Ein milderes Mittel als die Anordnung der sofortigen Vollziehung ist nicht erfolgversprechend. Eine Auflage, nur im Beisein Dritter Untersuchungen durchzuführen, wäre in keiner Weise kontrollierbar und würde zudem nicht verhindern können, dass der Antragsteller erneut heimlich etwa mit einer in einem Stift oder einer Armbanduhr versteckten Kamera Foto- oder Filmaufnahmen anfertigt.

Die Kostenentscheidung ergibt sich aus § 154 Abs. 1 VwGO. Die Streitwertfestsetzung beruht auf §§ 63 Abs. 2, 52 Abs. 1, 53 Abs. 2 Nr. 2 des Gerichtskostengesetzes.
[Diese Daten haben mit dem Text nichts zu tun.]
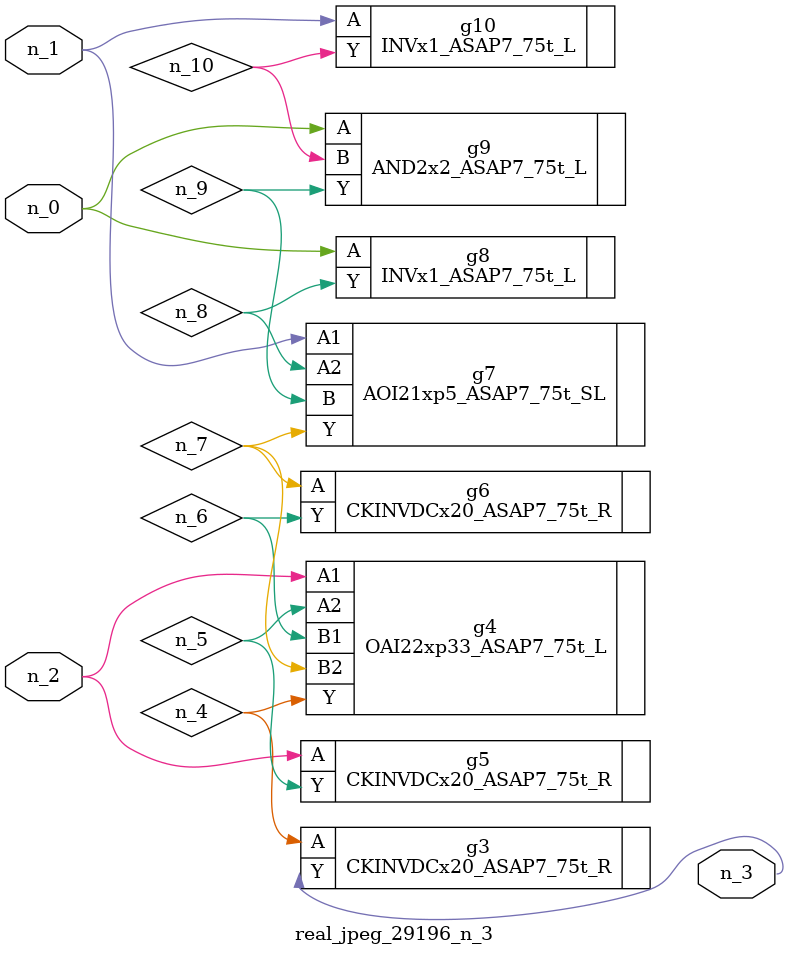
<source format=v>
module real_jpeg_29196_n_3 (n_1, n_0, n_2, n_3);

input n_1;
input n_0;
input n_2;

output n_3;

wire n_5;
wire n_8;
wire n_4;
wire n_6;
wire n_7;
wire n_10;
wire n_9;

INVx1_ASAP7_75t_L g8 ( 
.A(n_0),
.Y(n_8)
);

AND2x2_ASAP7_75t_L g9 ( 
.A(n_0),
.B(n_10),
.Y(n_9)
);

AOI21xp5_ASAP7_75t_SL g7 ( 
.A1(n_1),
.A2(n_8),
.B(n_9),
.Y(n_7)
);

INVx1_ASAP7_75t_L g10 ( 
.A(n_1),
.Y(n_10)
);

OAI22xp33_ASAP7_75t_L g4 ( 
.A1(n_2),
.A2(n_5),
.B1(n_6),
.B2(n_7),
.Y(n_4)
);

CKINVDCx20_ASAP7_75t_R g5 ( 
.A(n_2),
.Y(n_5)
);

CKINVDCx20_ASAP7_75t_R g3 ( 
.A(n_4),
.Y(n_3)
);

CKINVDCx20_ASAP7_75t_R g6 ( 
.A(n_7),
.Y(n_6)
);


endmodule
</source>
Dabei geht die Kammer entsprechend der Rechtssprechung des Oberverwaltungsgerichts für das Land Nordrhein-Westfalen (vgl. die oben zitierten Beschlüsse) für das Hauptsacheverfahren von einem Streitwert von 35.000,00 Euro aus, der für das Verfahren auf Gewährung vorläufigen Rechtsschutzes zu halbieren ist.